--- Material provided ---
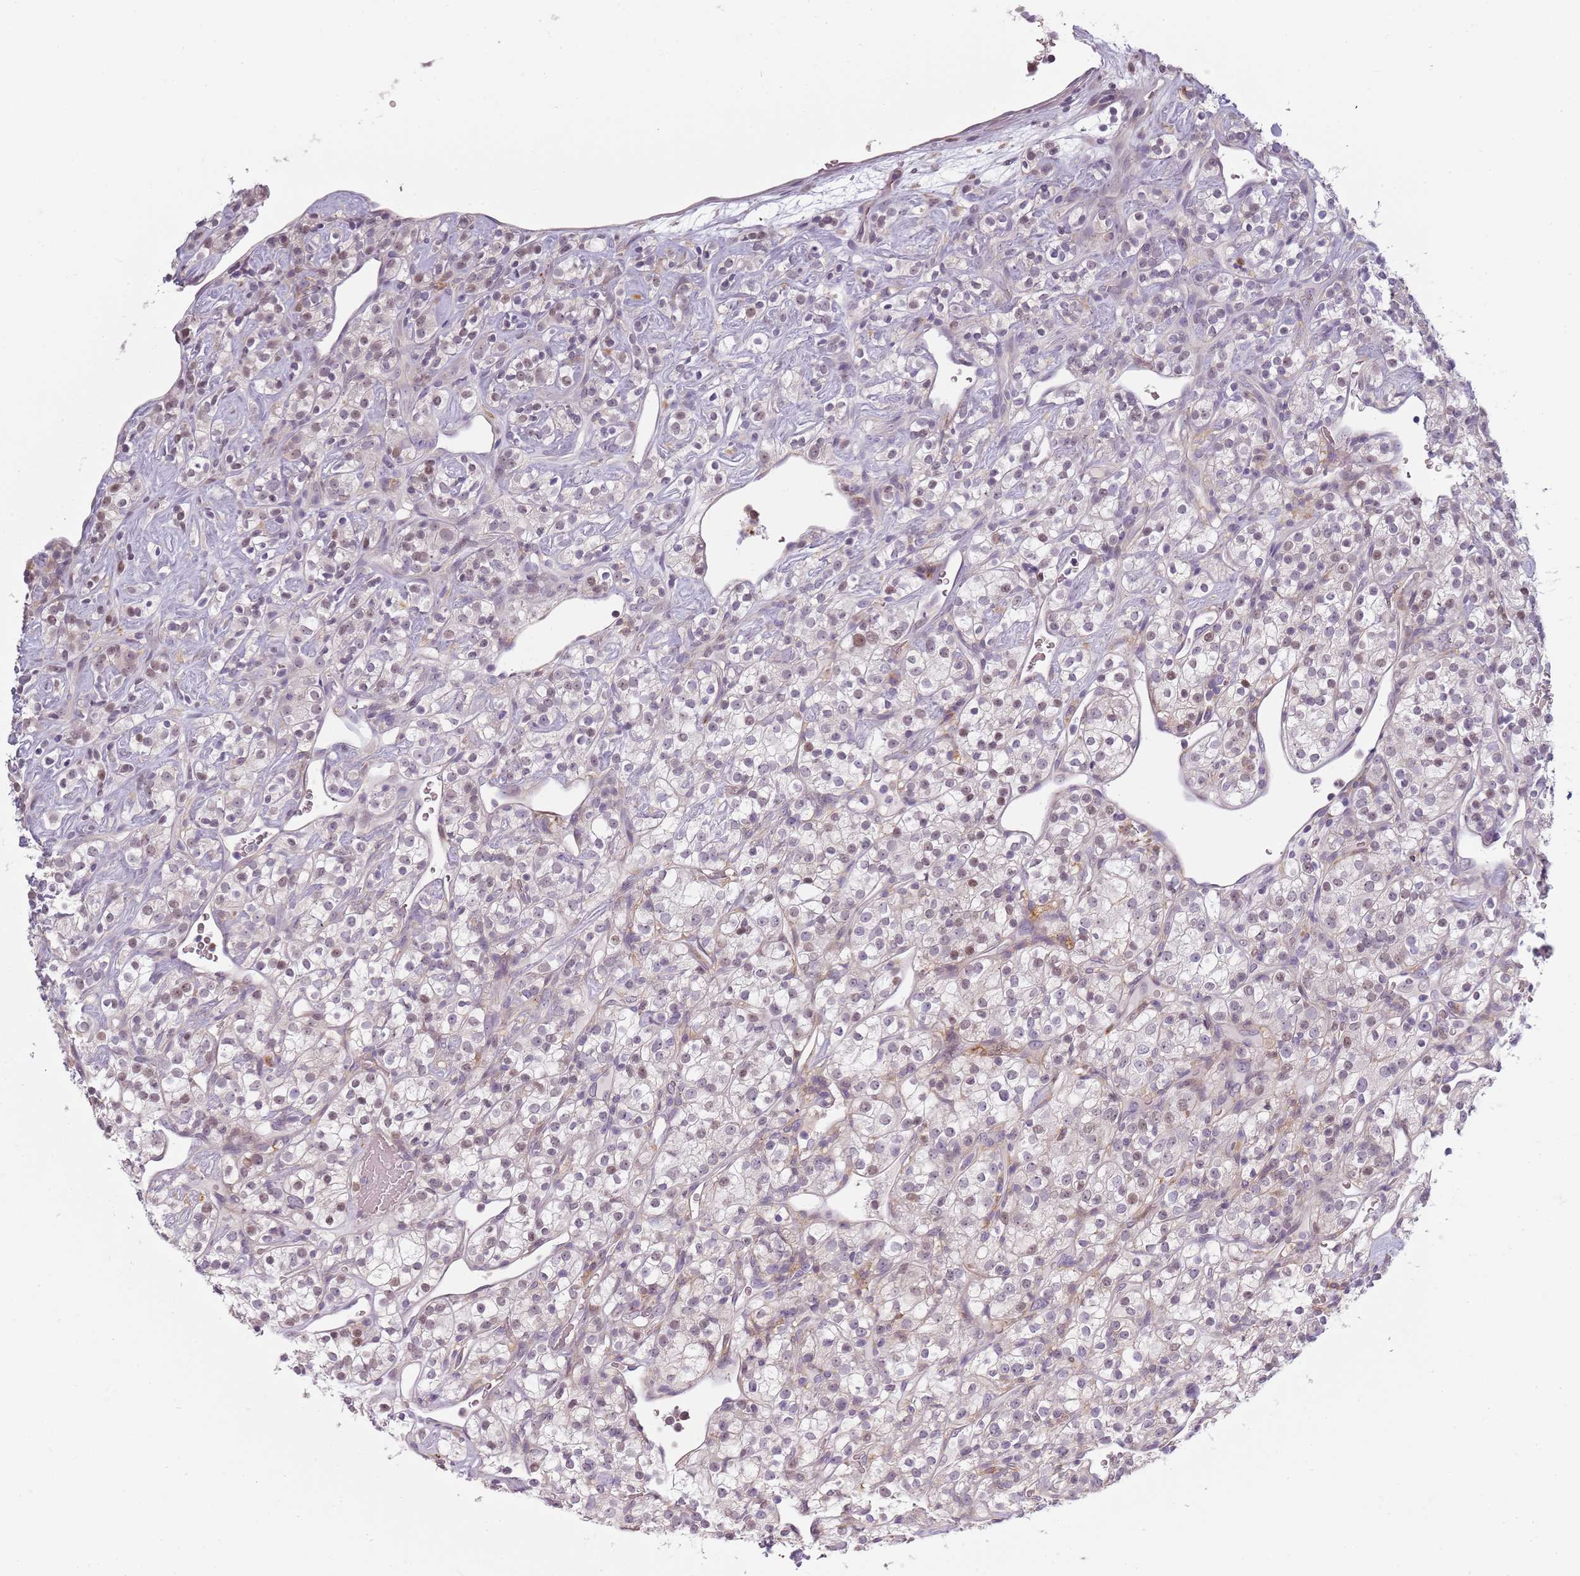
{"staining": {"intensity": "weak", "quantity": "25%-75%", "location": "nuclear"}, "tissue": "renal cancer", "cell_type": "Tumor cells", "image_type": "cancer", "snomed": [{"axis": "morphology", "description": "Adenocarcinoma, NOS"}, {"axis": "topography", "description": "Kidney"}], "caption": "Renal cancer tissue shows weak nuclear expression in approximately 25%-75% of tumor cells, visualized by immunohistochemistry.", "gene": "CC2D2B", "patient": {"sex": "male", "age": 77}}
---
--- Material provided ---
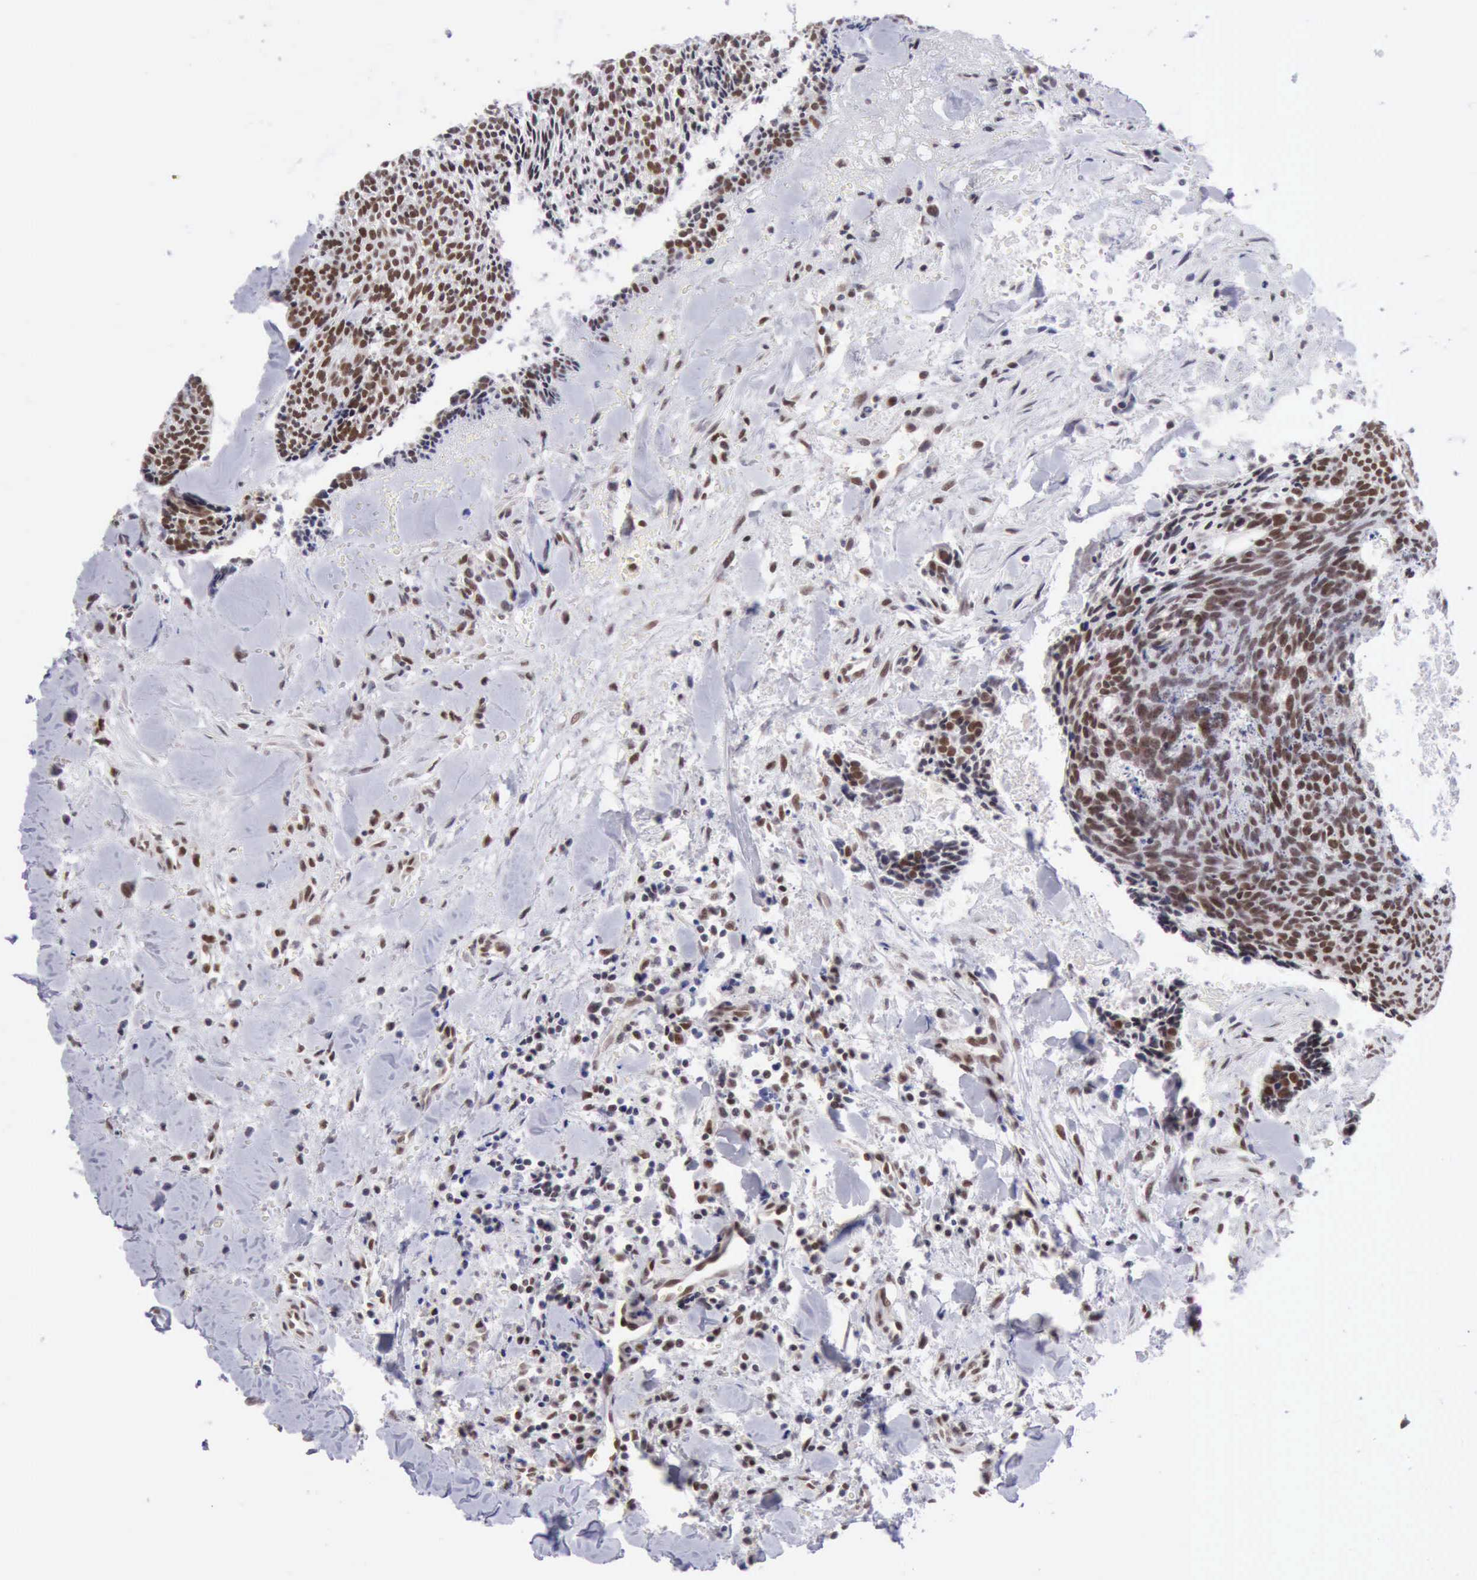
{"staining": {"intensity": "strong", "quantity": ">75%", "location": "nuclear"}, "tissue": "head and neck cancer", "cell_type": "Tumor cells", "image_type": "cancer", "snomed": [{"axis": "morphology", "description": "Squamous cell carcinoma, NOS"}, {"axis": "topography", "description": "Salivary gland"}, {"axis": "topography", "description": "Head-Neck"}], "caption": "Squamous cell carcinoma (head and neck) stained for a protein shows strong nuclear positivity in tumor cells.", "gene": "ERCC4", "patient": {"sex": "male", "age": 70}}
---
--- Material provided ---
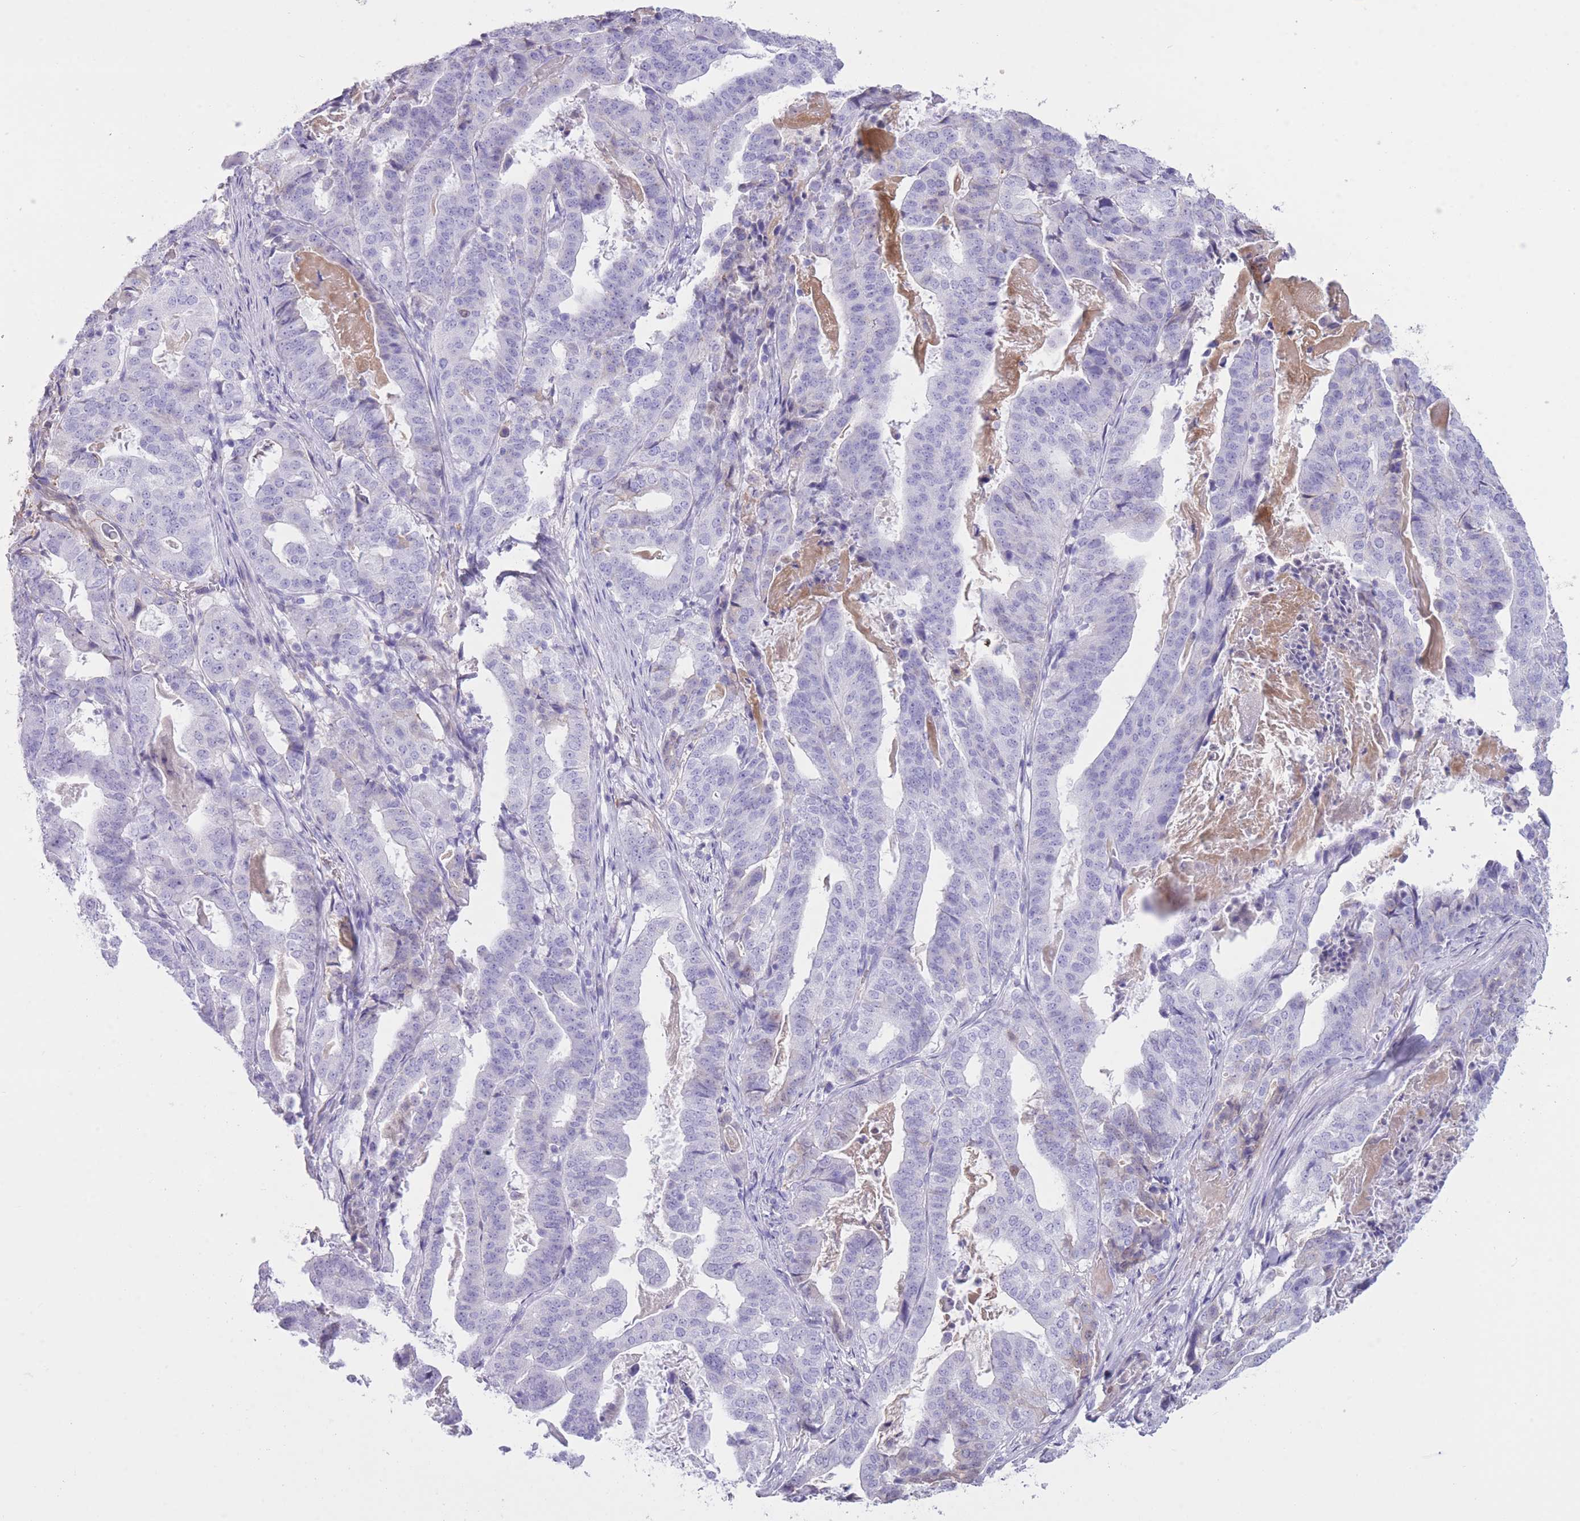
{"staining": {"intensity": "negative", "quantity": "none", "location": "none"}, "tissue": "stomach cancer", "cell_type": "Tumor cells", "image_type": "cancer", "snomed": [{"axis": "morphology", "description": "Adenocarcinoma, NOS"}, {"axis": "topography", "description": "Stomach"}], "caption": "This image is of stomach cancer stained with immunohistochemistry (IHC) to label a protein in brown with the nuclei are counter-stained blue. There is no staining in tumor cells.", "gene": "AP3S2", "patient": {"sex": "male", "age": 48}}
---
**Task statement**
For each line in the material above that contains the string "stained", make a copy.

**Answer**
{"staining": {"intensity": "strong", "quantity": ">75%", "location": "nuclear"}, "tissue": "head and neck cancer", "cell_type": "Tumor cells", "image_type": "cancer", "snomed": [{"axis": "morphology", "description": "Squamous cell carcinoma, NOS"}, {"axis": "topography", "description": "Salivary gland"}, {"axis": "topography", "description": "Head-Neck"}], "caption": "Squamous cell carcinoma (head and neck) stained for a protein shows strong nuclear positivity in tumor cells.", "gene": "ERCC4", "patient": {"sex": "male", "age": 70}}
{"staining": {"intensity": "negative", "quantity": "none", "location": "none"}, "tissue": "stomach cancer", "cell_type": "Tumor cells", "image_type": "cancer", "snomed": [{"axis": "morphology", "description": "Adenocarcinoma, NOS"}, {"axis": "topography", "description": "Stomach"}], "caption": "This image is of stomach cancer stained with immunohistochemistry (IHC) to label a protein in brown with the nuclei are counter-stained blue. There is no staining in tumor cells.", "gene": "AP3S2", "patient": {"sex": "male", "age": 48}}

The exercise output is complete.